Expert neuroradiologists from nine European centers in eight countries detailed their follow-up algorithms for deep and lobar ICH, specifying (1) patient-related decision criteria, (2) preferred imaging modalities, and (3) advised follow-up timing. Free-text and schematic inputs were harmonized into uniform decision trees, mapping recommended modalities (CT, MRI/MRA, DSA, CTA) to patient-factor constellations. The primary endpoint was the distribution of recommended strategies; the secondary endpoint was inter-center consensus (≥ 50% agreement).

Results

Key decision criteria were hemorrhage location, suspected structural macrovascular pathology (SMVP), age, hypertension, and small-vessel disease. MRI/MRA was recommended by all centers and appeared in nearly all decision branches; “no further imaging” was rare. Additional strategies variably combined MRI/MRA with DSA and/or CTA, whereas stand-alone DSA as first follow-up test was uncommon. Formal consensus was achieved in a minority of clinical scenarios, most consistently for deep ICH, where MRI/MRA reached around 60% support. In young patients with lobar ICH and suspected SMVP, no single strategy reached consensus.
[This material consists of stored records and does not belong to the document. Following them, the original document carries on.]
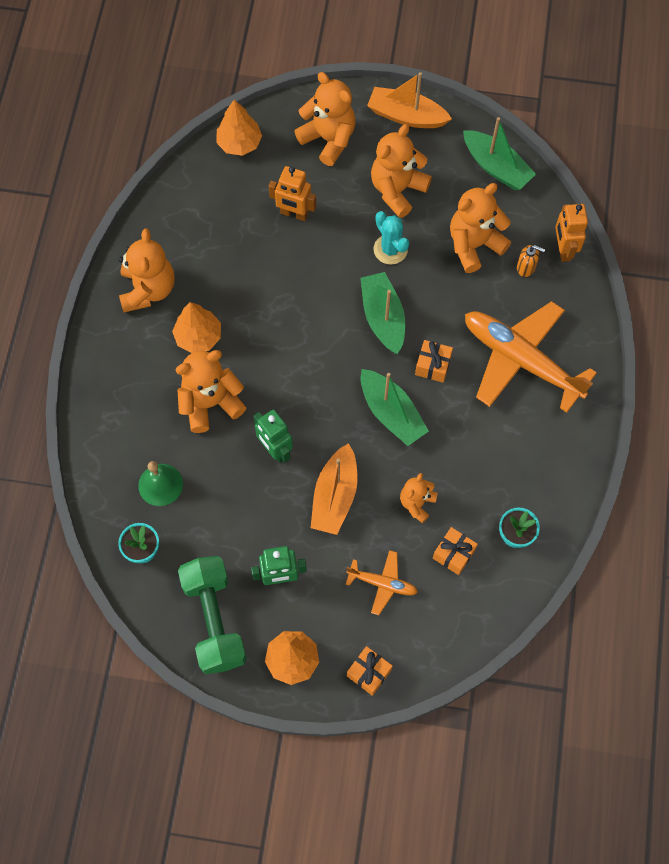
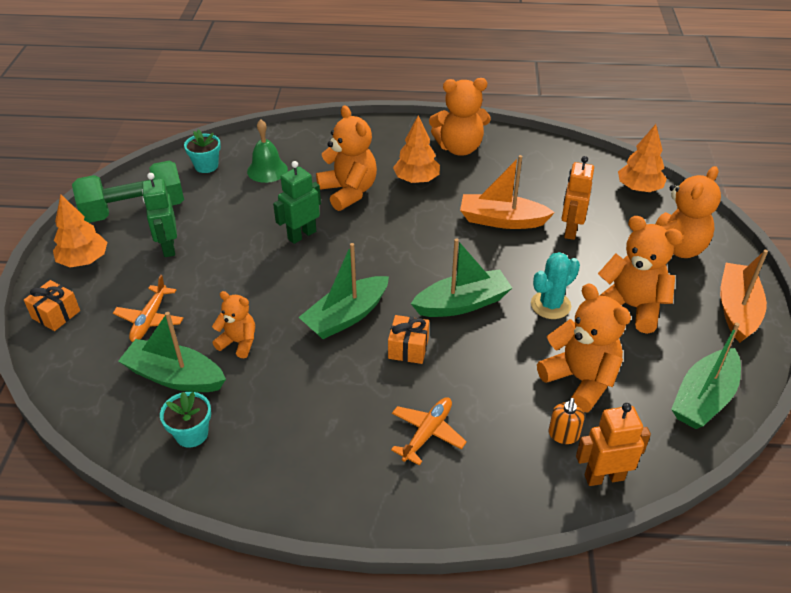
camera: 85 degrees right, 25 degrees down
(335, 496) = (250, 279): orange boat -> orange boat (502, 220)
(453, 554) = (175, 377): orange gift -> green boat
(521, 360) = (427, 433): orange plane -> orange plane, size x0.47

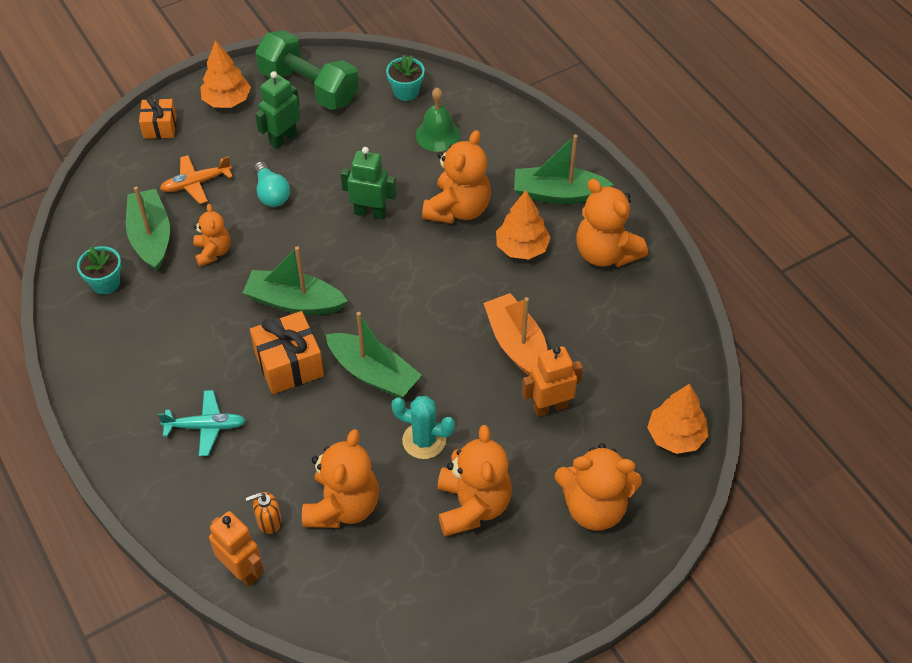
camera: 55 degrees right, 10 degrees up
(217, 279) = (271, 193): none -> turquoise light bulb
(408, 348) = (289, 364): orange gift -> orange gift, size x1.56
(427, 433) = (205, 427): orange plane -> turquoise plane
(703, 398) = (389, 612): green boat -> green boat (558, 194)
(737, 310) = (540, 598): orange boat -> none

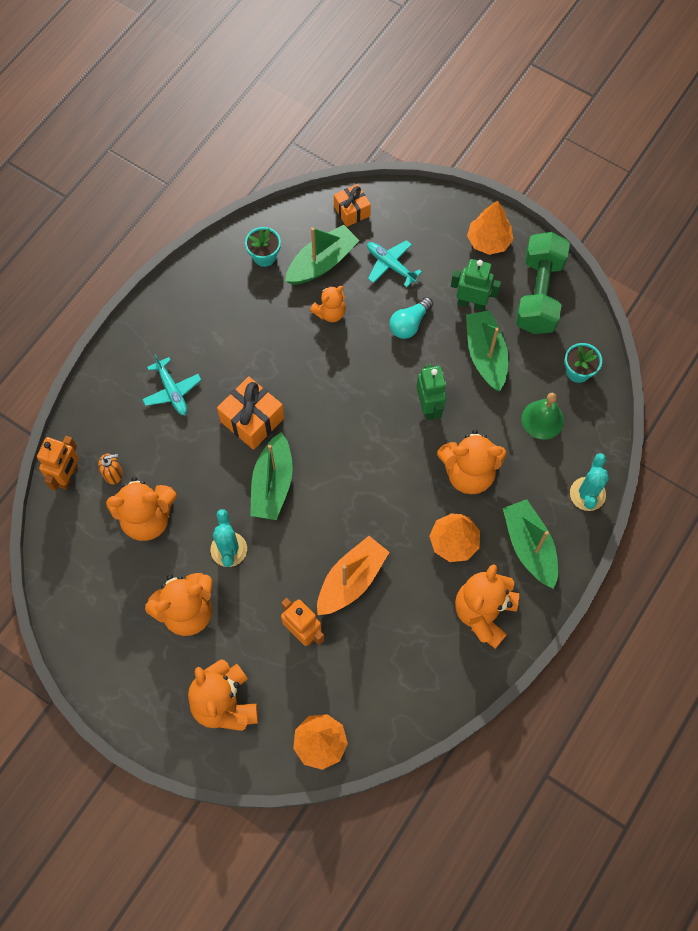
camera: 65 degrees right, 15 degrees up
(160, 127) = (433, 209): orange gift -> orange gift (352, 211)
(196, 183) = (390, 265): orange plane -> turquoise plane
(269, 521) = (113, 474): orange soap dispenser -> orange soap dispenser turned 120 degrees clockwise
(294, 302) = (311, 394): green boat -> green boat (485, 355)
(530, 133) = (587, 494): none -> turquoise cactus

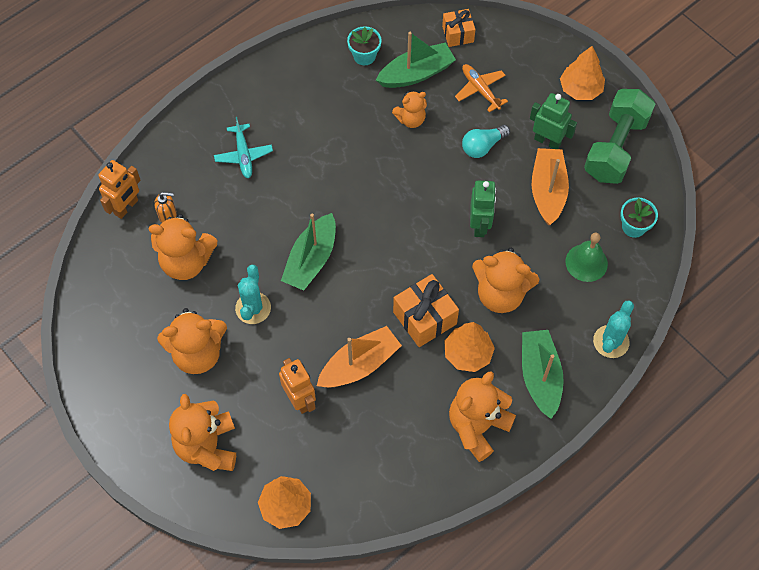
camera: 15 degrees right, 5 degrees down
(252, 420) = (310, 198): orange gift -> orange gift (425, 318)
(390, 265) = (480, 90): turquoise plane -> orange plane
(485, 355) = (548, 191): green boat -> orange boat

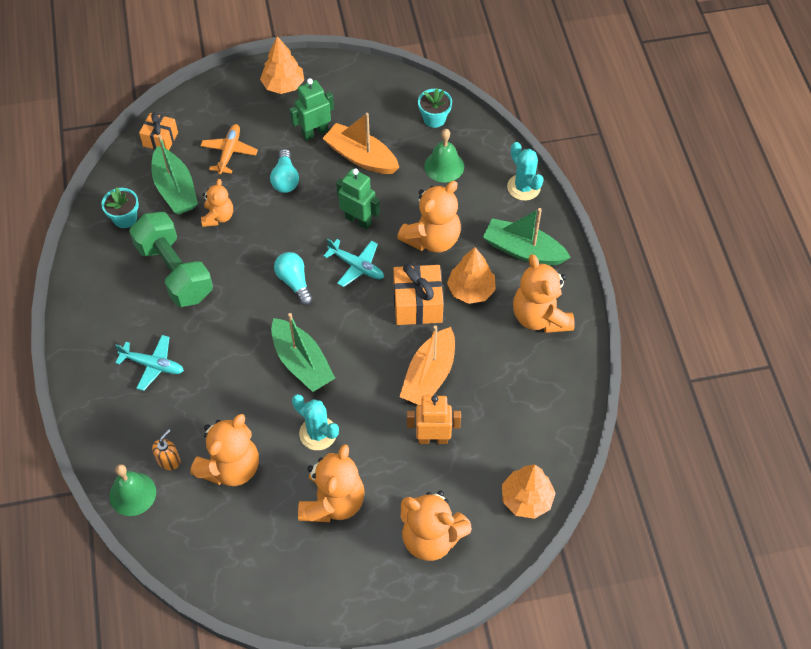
camera: 60 degrees left, 5 degrees down
(126, 207) = (132, 494): orange robot -> green bell
(359, 365) = (429, 375): orange boat -> orange boat turned 150 degrees counterclockwise
(384, 211) = (294, 282): none -> turquoise light bulb
(416, 73) = (175, 189): green boat -> green boat turned 150 degrees clockwise
(431, 249) = (356, 266): none -> turquoise plane
(480, 90) = (229, 152): orange plane -> orange plane turned 105 degrees clockwise
(615, 147) = (355, 92): green dumbbell -> green dumbbell (174, 271)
The most frequently proposed timepoint for follow-up imaging was 6–12 weeks after discharge.

Conclusion

In current European practice, MRI/MRA at 6–12 weeks represents the predominant follow-up strategy after ICH discharge, with CTA ± DSA added when SMVP is suspected. Despite this MRI-centered pattern, substantial inter-center heterogeneity persists, underscoring the need for standardized follow-up imaging with clearly defined timelines and protocols.